Work request: Replace "Posta" with "Postahivatal" throughout the records below, and write out their lines again with everything else unchanged. Leave the pictures out.

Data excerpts
[Start of section]

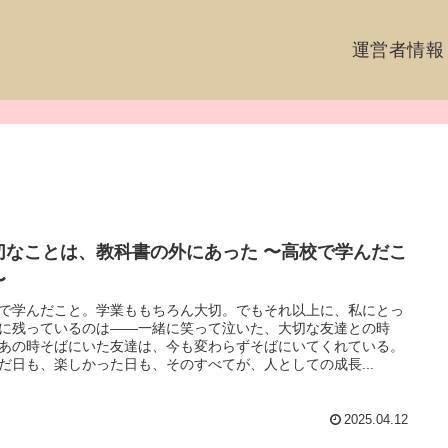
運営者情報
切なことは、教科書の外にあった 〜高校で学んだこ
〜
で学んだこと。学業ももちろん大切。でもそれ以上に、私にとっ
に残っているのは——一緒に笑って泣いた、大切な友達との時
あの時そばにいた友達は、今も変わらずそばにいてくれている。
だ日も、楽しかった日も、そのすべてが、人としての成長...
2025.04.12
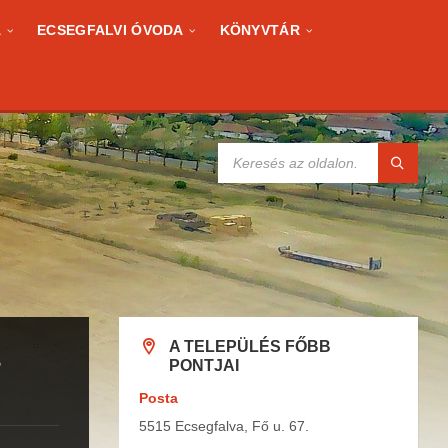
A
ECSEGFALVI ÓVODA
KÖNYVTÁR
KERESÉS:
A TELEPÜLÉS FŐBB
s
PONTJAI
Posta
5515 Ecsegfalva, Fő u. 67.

[End of section]

Answer to this problem:
運営者情報
切なことは、教科書の外にあった 〜高校で学んだこ
〜
で学んだこと。学業ももちろん大切。でもそれ以上に、私にとっ
に残っているのは——一緒に笑って泣いた、大切な友達との時
あの時そばにいた友達は、今も変わらずそばにいてくれている。
だ日も、楽しかった日も、そのすべてが、人としての成長...
2025.04.12
A
ECSEGFALVI ÓVODA
KÖNYVTÁR
KERESÉS:
A TELEPÜLÉS FŐBB
s
PONTJAI
Postahivatal
5515 Ecsegfalva, Fő u. 67.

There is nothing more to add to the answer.